Public Health matters with JF Kapnek Zimbabwe
According to the CDC Foundation public health is the science of protecting and improving the health of people and their communities. This work is achieved by promoting healthy lifestyles, researching disease and injury prevention, and detecting, preventing, and responding to infectious diseases. Overall, public health is concerned with protecting the health of entire populations. These populations can be as small as a local neighbourhood, or as big as an entire country or region of the world.
Public Health is the branch of medicine dealing with public health, including hygiene, epidemiology, and disease prevention.
JF. Kapnek Zimbabwe works to improve family health, reduce child mortality, and create educational opportunities for the children of Zimbabwe. Our programmes are structured around four main themes: Family Health, Early Childhood Development & health, Orphans, and Vulnerable Children (OVC) and Children with Disabilities.
The contribution of Public Health assessments is of essential significance for JF Kapnek Zimbabwe in both the preparedness planning process and monitoring of our family health and early childhood developments efforts. Public Health efforts are engaged in all stages of the planning process for public health crisis control.
Meet Gail Chirebvu a Public Health intern at JF Kapnek Zimbabwe.
Q & A
1. What is your area of study and what stage are you on in your studies?
I am studying towards a master’s in Public Health, Health Promotion degree, currently in the final of the two-year programme at the University of Zimbabwe.
- What programmes have you reviewed at JF Kapnek Zimbabwe and your recommendations for each programme to be most beneficial and visible?

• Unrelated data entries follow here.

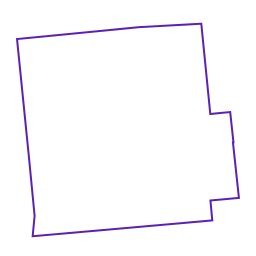 Bond, Illinois, United States of America, rotated 175°
{"feature_id": "52423323B7172097190343", "entity_name": "Bond", "entity_type": "district", "adm_level": 2, "iso_a3": "USA", "parent_name": "United States of America", "parent_adm1": "Illinois", "projection": "orthographic", "projection_center": [-89.477, 38.884], "detail": "fine", "context": "isolated", "style": "outline", "palette": "violet", "viewbox_px": 256, "rotation_deg": 175, "n_neighbors": 0, "source": "geoboundaries", "source_scale": "gbopen_adm2", "svg_char_len": 320}
<svg xmlns="http://www.w3.org/2000/svg" viewBox="0 0 256 256"><g transform="rotate(175 128 128)"><path d="M232.4,28.5L52.1,28.6L52.2,48.6L23.6,48.7L24.7,104.5L24.2,104.5L24.8,135.0L44.8,134.8L45.9,225.5L108.0,227.5L230.8,226.3L229.2,105.1L228.7,48.6L232.4,28.5Z" fill="none" stroke="#5b21b6" stroke-width="2"/></g></svg>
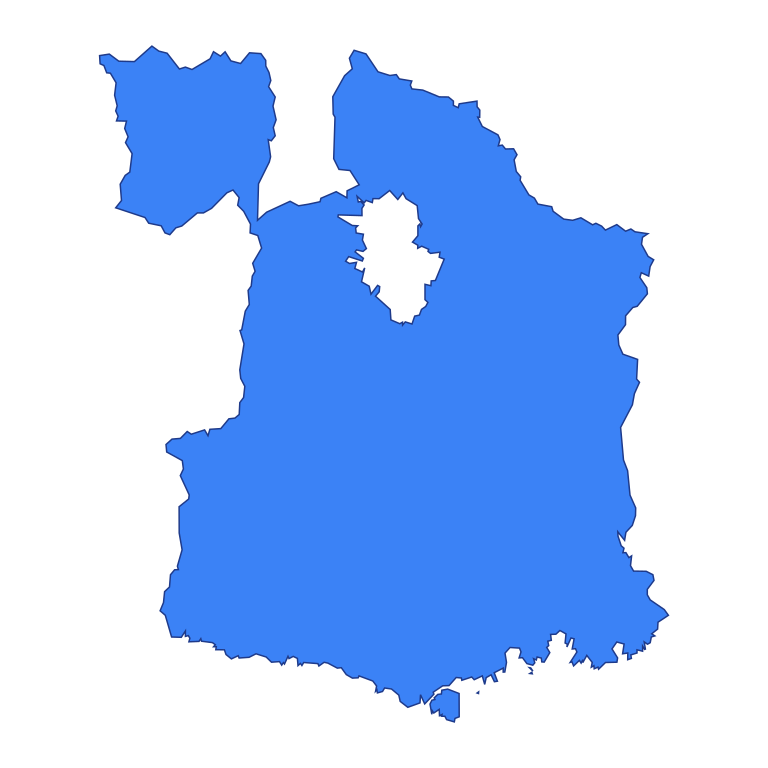 Malang, Jawa Timur, Indonesia
{"feature_id": "22746128B8866265958554", "entity_name": "Malang", "entity_type": "district", "adm_level": 2, "iso_a3": "IDN", "parent_name": "Indonesia", "parent_adm1": "Jawa Timur", "projection": "robinson", "projection_center": [112.621, -8.113], "detail": "fine", "context": "isolated", "style": "filled", "palette": "blue", "viewbox_px": 768, "rotation_deg": 0, "n_neighbors": 0, "source": "geoboundaries", "source_scale": "gbopen_adm2", "svg_char_len": 6090}
<svg xmlns="http://www.w3.org/2000/svg" viewBox="0 0 768 768"><path d="M160.1,610.8L165.3,615.3L171.6,637.0L181.3,637.3L185.4,631.0L185.4,636.4L188.3,635.6L189.9,638.2L188.9,641.8L199.0,641.4L200.8,638.7L201.5,641.2L212.4,642.6L215.3,644.7L213.6,646.7L216.3,646.7L215.8,649.7L224.4,649.8L226.0,654.5L231.4,658.9L238.2,655.7L239.1,658.0L249.1,657.3L256.0,653.8L266.2,657.0L271.5,662.2L279.5,661.6L281.7,665.1L283.4,662.6L284.5,664.0L288.0,656.3L289.0,658.6L293.2,656.4L297.4,658.4L298.0,665.6L300.4,663.4L301.9,665.5L303.7,662.5L317.9,663.6L318.9,666.0L324.1,662.3L327.9,663.1L337.3,668.1L341.3,667.7L346.3,674.6L352.4,678.1L358.2,677.8L359.0,675.9L372.8,681.0L376.6,686.0L375.6,691.2L376.9,689.8L377.4,692.9L382.5,691.5L384.6,688.0L391.5,689.0L398.8,695.1L400.2,701.4L407.8,707.3L420.0,702.9L420.5,694.7L424.7,703.9L433.9,694.2L433.2,692.2L442.7,685.8L449.0,685.6L456.2,677.5L461.4,678.0L461.8,680.3L471.7,677.0L474.2,679.7L482.3,675.9L484.7,684.4L486.2,677.6L491.1,674.8L494.4,681.7L497.4,681.2L494.2,672.7L503.2,668.1L503.2,672.1L504.8,672.0L506.5,662.4L505.0,653.1L510.0,647.5L519.5,648.1L521.0,651.9L519.1,657.9L522.5,657.7L526.9,663.6L532.8,665.2L534.8,662.8L533.6,658.7L536.3,660.0L537.1,657.0L541.3,658.1L541.8,661.9L544.2,662.1L549.8,652.6L546.7,647.4L548.7,645.6L547.8,641.2L551.3,640.3L550.6,634.4L555.9,634.2L559.9,630.5L566.0,633.9L565.1,643.0L567.3,644.1L566.9,647.0L571.0,638.0L574.1,638.8L572.2,649.0L575.5,648.7L576.9,652.0L570.2,662.4L572.0,661.9L573.6,665.9L579.4,660.4L581.1,663.1L582.9,659.7L582.8,662.6L586.8,655.4L592.2,662.4L591.3,667.2L593.9,665.7L594.2,668.8L598.0,667.1L598.6,669.2L605.5,662.5L616.9,662.2L617.6,657.9L612.0,648.9L616.8,642.0L624.1,644.0L622.6,653.8L627.8,653.0L627.7,659.7L631.4,658.4L630.8,654.9L637.0,653.0L637.0,649.8L642.6,651.2L642.6,646.1L644.6,649.4L645.4,649.1L644.2,641.9L647.5,644.2L650.2,642.7L651.3,637.0L654.8,635.9L651.7,633.8L657.6,629.1L658.0,622.2L668.4,615.3L664.3,609.6L650.2,599.9L647.3,594.8L647.3,589.3L654.0,580.4L652.9,574.7L646.2,571.3L633.6,571.1L630.5,565.7L631.6,555.9L628.9,557.6L625.9,552.6L622.9,552.7L624.0,548.2L621.2,545.8L618.0,536.1L617.8,531.8L624.6,540.3L625.9,532.3L632.3,525.4L635.5,515.7L635.7,507.9L630.0,495.1L627.6,470.7L623.5,460.0L620.6,427.4L632.4,404.8L634.4,393.7L639.5,382.3L636.6,379.1L637.6,359.4L622.9,354.2L618.8,345.0L617.9,335.0L625.5,324.7L625.6,315.8L632.8,307.5L637.2,306.3L647.4,293.8L646.8,287.7L639.9,277.5L641.3,272.7L648.7,276.1L650.1,266.6L653.7,259.8L648.1,256.4L641.5,244.3L642.5,237.3L647.9,233.7L635.0,231.8L630.9,229.0L625.6,231.2L616.8,224.6L605.4,230.1L601.6,226.1L595.9,223.3L592.6,224.8L580.9,217.8L572.7,220.3L563.7,219.1L553.1,211.3L551.7,206.7L537.9,204.1L534.4,198.1L528.9,194.9L520.1,180.3L520.7,176.8L516.3,171.5L514.1,159.8L517.0,154.7L513.6,148.8L505.5,149.0L502.3,145.1L498.3,145.8L500.0,139.6L498.0,134.9L482.3,126.5L477.7,117.1L479.7,117.3L479.8,110.1L477.1,106.8L477.0,101.1L459.2,103.8L458.2,107.7L453.4,105.4L453.4,101.1L448.4,97.0L439.3,96.9L422.8,90.1L411.9,88.9L410.3,85.1L411.8,81.0L399.3,78.9L396.3,74.6L389.9,75.5L378.0,71.8L366.0,53.9L354.1,50.3L349.4,58.2L352.3,68.8L344.6,75.7L332.8,96.7L333.2,114.1L335.0,117.2L333.7,158.7L339.0,169.4L350.0,170.5L359.2,184.8L347.1,190.8L346.9,197.8L336.2,191.7L320.9,198.3L320.1,201.7L308.4,204.2L298.6,205.8L290.1,201.3L266.6,212.2L257.5,220.3L258.5,183.8L269.3,162.0L270.6,156.8L268.2,139.6L271.3,140.8L275.2,135.8L273.3,127.5L276.1,119.8L273.0,106.1L275.2,97.0L268.6,86.7L270.8,80.5L269.0,72.5L265.8,66.1L265.7,60.3L260.9,53.6L249.5,52.8L240.6,63.5L230.9,60.9L225.1,51.8L220.5,56.1L213.5,51.7L210.1,58.8L192.0,69.5L185.4,67.1L179.4,69.0L167.1,53.2L158.8,51.1L151.9,46.1L134.4,61.6L118.8,61.2L109.3,54.1L99.6,55.6L100.1,63.8L103.9,65.5L106.7,72.8L110.4,73.2L116.1,82.8L114.6,95.2L117.2,105.8L115.7,110.9L118.1,116.2L116.5,120.9L126.5,121.1L124.7,128.5L128.1,136.8L125.5,142.6L132.1,153.6L129.8,172.1L125.2,175.4L120.2,184.2L121.5,200.5L115.7,207.8L145.0,217.5L148.7,223.2L161.2,225.8L165.0,232.9L169.8,234.7L175.9,227.8L181.8,226.0L197.4,212.9L203.5,212.9L211.6,208.3L226.9,192.8L233.0,190.0L239.1,197.6L237.7,205.2L243.7,211.3L250.5,224.1L250.1,232.9L257.8,235.5L261.6,248.1L252.7,263.3L255.1,271.3L252.3,276.1L251.2,286.1L248.1,290.4L249.3,304.5L245.3,311.1L241.7,329.9L240.0,330.5L244.0,343.9L239.8,369.8L240.7,378.4L244.8,386.3L243.6,397.5L239.8,402.6L239.2,414.5L234.9,418.1L228.9,418.8L220.8,428.6L209.9,429.3L208.0,435.7L204.6,429.9L191.3,434.2L187.2,431.5L180.4,438.4L172.0,439.1L166.0,444.5L166.7,452.0L182.3,460.6L183.4,469.0L180.3,475.6L189.2,494.9L188.7,499.0L179.1,506.7L179.2,533.0L182.1,549.8L177.4,566.2L178.4,569.6L174.6,569.8L170.5,574.7L169.5,587.0L164.6,591.6L163.5,602.6L160.1,610.8ZM348.7,256.6L362.3,261.0L363.4,258.3L355.1,251.9L356.5,249.9L363.0,251.4L366.4,248.6L362.4,240.1L363.4,234.2L356.2,233.0L355.6,227.9L357.7,225.8L352.3,225.5L337.9,216.9L338.3,214.9L362.0,215.6L361.9,208.4L364.1,205.0L360.8,201.5L358.3,202.0L357.1,196.3L364.2,202.8L366.1,200.4L372.3,202.6L373.0,198.6L379.1,198.7L389.7,190.5L397.8,199.5L402.9,192.9L406.1,198.7L417.2,205.6L418.5,218.6L422.1,224.0L420.6,226.7L419.9,223.9L417.9,225.9L417.9,235.7L412.5,242.1L417.8,245.2L417.7,248.3L421.7,246.2L428.7,249.3L428.0,251.4L430.5,253.4L440.0,252.2L439.2,257.2L444.2,259.1L435.4,280.5L431.2,280.9L430.9,285.7L425.0,284.3L425.0,299.7L427.9,302.4L425.7,306.5L421.5,309.4L419.4,315.1L414.7,316.1L412.0,324.0L405.3,321.9L402.6,325.1L402.5,322.2L399.8,323.7L390.9,319.9L390.2,309.5L375.5,296.2L379.2,291.8L379.7,286.6L377.6,285.4L371.0,294.2L369.2,286.2L361.5,281.8L364.7,267.9L362.5,272.0L354.8,268.5L356.5,262.3L349.5,263.5L345.6,261.2L348.7,256.6ZM447.7,689.1L441.8,690.2L441.4,694.0L437.8,694.4L434.2,697.8L434.9,699.5L431.9,700.2L430.0,704.1L431.8,714.3L432.3,710.8L433.8,713.0L439.2,709.4L439.5,715.7L442.0,714.5L441.5,716.2L444.9,716.3L446.6,719.6L454.3,721.9L455.0,718.4L459.2,716.8L459.1,693.5L447.7,689.1ZM532.9,671.1L530.7,667.9L529.4,667.7L532.9,671.1ZM477.1,693.0L478.5,693.5L478.6,691.9L477.1,693.0ZM532.3,673.8L531.8,672.3L529.9,673.5L532.3,673.8Z" fill="#3b82f6" stroke="#1e3a8a" stroke-width="1.5"/></svg>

So far, I have completed a secondary data analysis on “Contribution of lay community cadres on HIV Self testing in PEPFAR supported districts in Masvingo Province. The Target Accelerate Sustain Quality Care (TASQC) programme employed ‘expert patients’ to assist in HIV case identification in the community. These are known as Community Outreach Agents (COAs). We analysed data submitted by the COAs and found that of the clients that they tested in the community, 25% had never been tested for HIV and 10% were identified to be infected. We also noted that more positives were being identified among the contacts of those who have tested positive. The research informed the program that the use of lay cadres is a good innovation to shift tasks from the overburdened health worker and can be useful in combating other diseases in the community for example Tuberculosis where screening and contact tracing are important.
With guidance and supervision from the JF Kapnek Zimbabwe Technical Director, Dr Kudzai Masunda, I am in the process of reviewing the STI programme and Viral load surveillance system in Zaka district.
- How does JF Kapnek Zimbabwe assist in your research and review work?
The organisation assists with data that I use to conceptualise the research, I also enjoy assistance to improve the concept and writing from the field supervisor, SIE Manager and other staff members. JF Kapnek Zimbabwe also assists me with resources to go for data collection, and there are experts in data analysis from whom I tap to produce a good report.
- What role are you playing in the fight against Covid_19 in your work?
The role I have played so far in the fight against COVID-19 was to review the JF Kapnek COVID 19 Guidelines this year, 2022, so that it is in tandem with the ever-changing nature of the pandemic. I have also done an evaluability assessment of the JF Kapnek Zimbabwe COVID-Go Program. I am vaccinated against COVID-19 and continue to encourage staff and others to get vaccinated against the disease. Vaccines have been proven to be safe and effective. They are free as well.
- Looking at the JF Kapnek Zimbabwe Strategy, what are your comments in ways in which it can be more beneficial and visible in Public Health efforts?
JF Kapnek Zimbabwe’s Strategic Plan 2021-2025 has six pillars whose direction is informed by Education, HIV and AIDS, Nutrition, Orphans, and Vulnerable Children (OVC) and disability in Zimbabwe. There is a lot of work that has been done by the organisation and continues to be done. JF Kapnek Zimbabwe’s scope of work is so vast covering the OVC and TASQC programmes. Public health practice is very relevant and important to both programmes. The organisation tracks the set or targeted indicators for these programmes and lessons learnt can help improve the programs. Since the programs are so invested in the community, information gathered is being used to strengthen community action against diseases and contribute to disease prevention. This empowers communities to have control over their health while ensuring that the community programs become more sustainable. The organisation must continue to do research and publish it as a way of sharing information on work being done, others can learn from it.